I envision community where:

  • We accept nothing less than free, informed, voluntary consent as a foundation for providing care.

  • No body (regardless of gender, size, race, or income level) is pathologized for being pregnant or wanting to conceive.

  • We reject cisnormative assumptions that reproductive health spheres project onto our right to self-determine gender.

  • We reject cisnormative discourses that have determined how we conceive, carry, and parent children.

  • Our freedom and access to reproductive choice do not come at the cost of housing, food, or legal security.

  • Our movements, projects, and programs are truly multigenerational — where childcare and parental support are seen as essential.

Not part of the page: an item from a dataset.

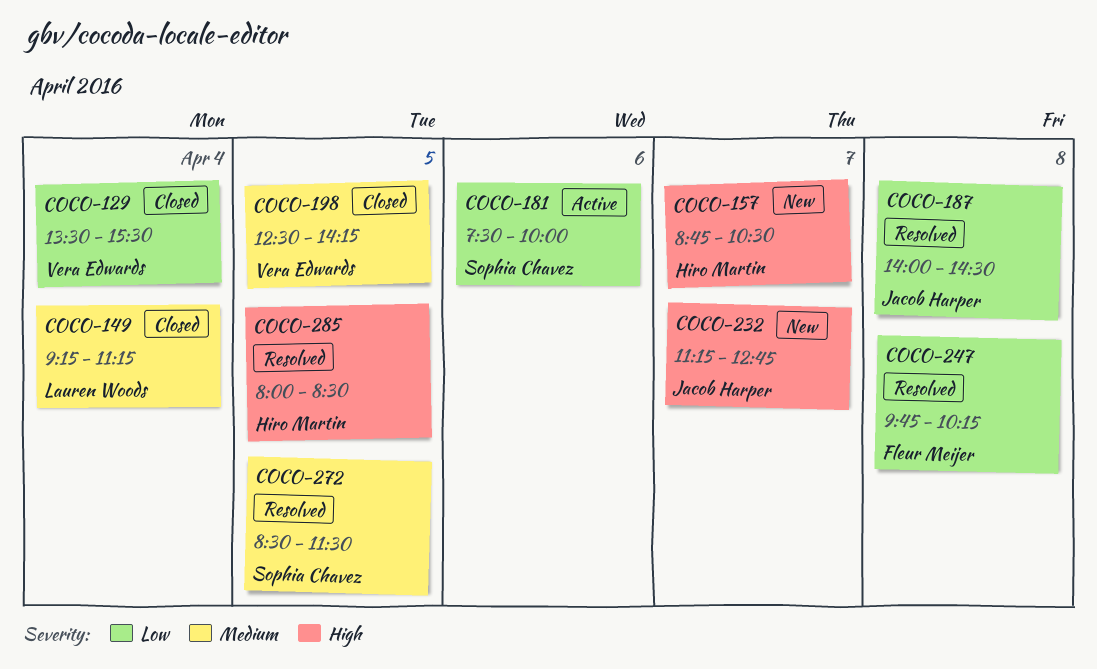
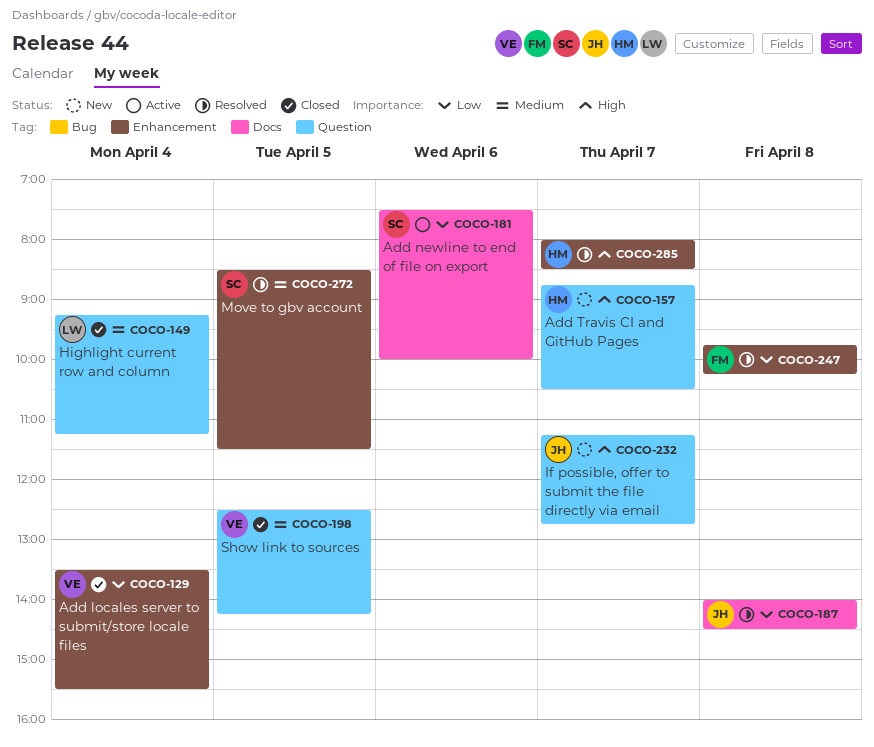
COCO-285, day: Apr 5 -> Apr 7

  • Parenthood is understood as a co-existing identity — along with being parents, we are known and valued for our other identities and capacities.

I came to birth work with a professional history in both art and social work, with my immediate background in supporting young parents through housing insecurity and life transition (wellness, sobriety, education, employment). I completed my training with Ancient Song Doula Services, a Brooklyn-based collective fighting urgent care caps within Black birthing health through direct advocacy and community training. Ancient Song’s BIPOC community, Black pedagogy, and focus on full-spectrum services led me to the collective.

I have experience working with first-time births, single parents-to-be, birthing people for whom English is their second language, undocumented individuals, and systems-involved families (ACS/CPS, foster care, criminal justice).

Outside of this work, I love art-making, tending my own spiritual practice, beach days at Jacob Riis beach, artist markets, and solo dates to the movies.